At the same time, Hamas has carried out increasingly successful operations against Israeli targets through its armed wing, the el- Qassen Brigades. Its growing credibility in the Islamic world has brought new and powerful friends. In early October Hamas representatives based in Jordan were invited to meet Iranian officials in Tehran. Although the details of Iran's support are not known, there is no doubt that the organisation's new confidence is in part due to Iranian cash and political backing. Hamas also receives funding from Saudi Arabia.
It is only in the past two weeks that Hamas has spread real fear, leaving a trail of Israeli blood. First three soldiers were shot dead in Gaza and one in Hebron, by Hamas gunmen. Then came the kidnap of Nissim Toledano. On his way to work in the central Israeli town of Lod, the sergeant- major was seized by gunmen who seemingly slipped under the noses of Israeli security with devastating ease. In exchange for his freedom, Hamas demanded the release of its founder, Sheik Ahmed Yassin, in an Israeli jail for allegedly ordering the execution of Palestinian collaborators.

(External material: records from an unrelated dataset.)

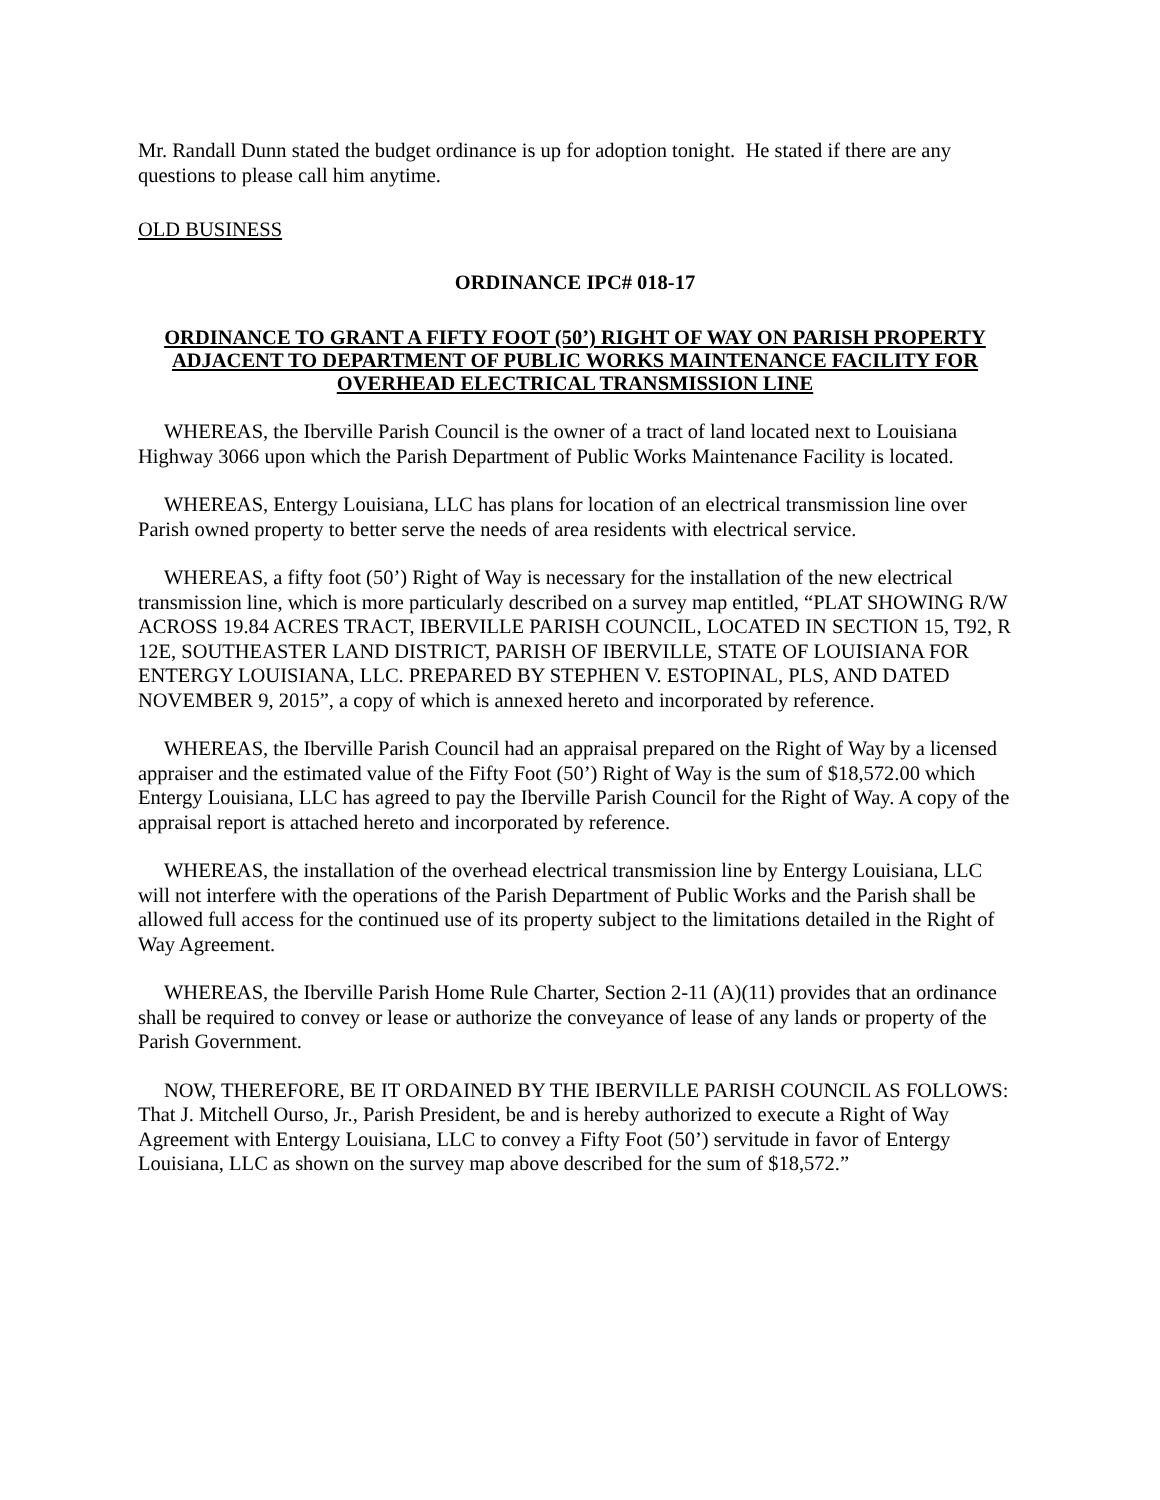Mr. Randall Dunn stated the budget ordinance is up for adoption tonight. He stated if there are any questions to please call him anytime.
OLD BUSINESS
ORDINANCE IPC# 018-17
ORDINANCE TO GRANT A FIFTY FOOT (50’) RIGHT OF WAY ON PARISH PROPERTY ADJACENT TO DEPARTMENT OF PUBLIC WORKS MAINTENANCE FACILITY FOR OVERHEAD ELECTRICAL TRANSMISSION LINE
WHEREAS, the Iberville Parish Council is the owner of a tract of land located next to Louisiana Highway 3066 upon which the Parish Department of Public Works Maintenance Facility is located.
WHEREAS, Entergy Louisiana, LLC has plans for location of an electrical transmission line over Parish owned property to better serve the needs of area residents with electrical service.
WHEREAS, a fifty foot (50’) Right of Way is necessary for the installation of the new electrical transmission line, which is more particularly described on a survey map entitled, “PLAT SHOWING R/W ACROSS 19.84 ACRES TRACT, IBERVILLE PARISH COUNCIL, LOCATED IN SECTION 15, T92, R 12E, SOUTHEASTER LAND DISTRICT, PARISH OF IBERVILLE, STATE OF LOUISIANA FOR ENTERGY LOUISIANA, LLC. PREPARED BY STEPHEN V. ESTOPINAL, PLS, AND DATED NOVEMBER 9, 2015”, a copy of which is annexed hereto and incorporated by reference.
WHEREAS, the Iberville Parish Council had an appraisal prepared on the Right of Way by a licensed appraiser and the estimated value of the Fifty Foot (50’) Right of Way is the sum of $18,572.00 which Entergy Louisiana, LLC has agreed to pay the Iberville Parish Council for the Right of Way. A copy of the appraisal report is attached hereto and incorporated by reference.
WHEREAS, the installation of the overhead electrical transmission line by Entergy Louisiana, LLC will not interfere with the operations of the Parish Department of Public Works and the Parish shall be allowed full access for the continued use of its property subject to the limitations detailed in the Right of Way Agreement.
WHEREAS, the Iberville Parish Home Rule Charter, Section 2-11 (A)(11) provides that an ordinance shall be required to convey or lease or authorize the conveyance of lease of any lands or property of the Parish Government.
NOW, THEREFORE, BE IT ORDAINED BY THE IBERVILLE PARISH COUNCIL AS FOLLOWS: That J. Mitchell Ourso, Jr., Parish President, be and is hereby authorized to execute a Right of Way Agreement with Entergy Louisiana, LLC to convey a Fifty Foot (50’) servitude in favor of Entergy Louisiana, LLC as shown on the survey map above described for the sum of $18,572.”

After a two-day stand-off, and a security clampdown, Toledano was found stabbed to death on Wednesday by the side of the road near Jerusalem. It is said he was tortured to death with a primitive head-clamp. Israel reeled, and Yitzhak Rabin pondered his response for 24 hours.
He could, of course, have acted within international law and avoided condemnation. He could have made arrests and brought people to trial. Instead he chose to round up more than 1,200 suspects and then expel the 418. Mr Rabin had hoped to present the country with an overnight fait accompli. But civil rights lawyers got wind of the pending deportations and protested to the Israeli Supreme Court. The court eventually sided with the Prime Minister.
Israel's case is that the action will help, not hinder, the peace process in the long term: unless Hamas is crushed, Mr Rabin believes, there can be no peace. It is likely that when he carried out the deportations, Mr Rabin calculated that international condemnation would be muted. He knows the West fears the spread of Islamic militancy as much as he does. As a government spokesman said on Thursday: 'They thanked us for bombing the Iraqi reactor 10 years afterwards - at first that too was condemned.'
So far, however, it looks as if Mr Rabin has miscalculated. Whatever the threat from Hamas, international law cannot be flouted, the UN has warned. Some good may yet emerge from the crisis, on one condition: that Mr Rabin now supplements stick with carrot. Even liberal Israelis have supported his action. But they say that having sought to crush the militants, he must now nurture the moderates. This means he must look more kindly on Hamas's political opponents, the PLO. They are the ones supporting negotiations, not threatening jihad. If the Palestinian streets are not to erupt, scuppering all hopes of peace, Mr Rabin must talk to the PLO.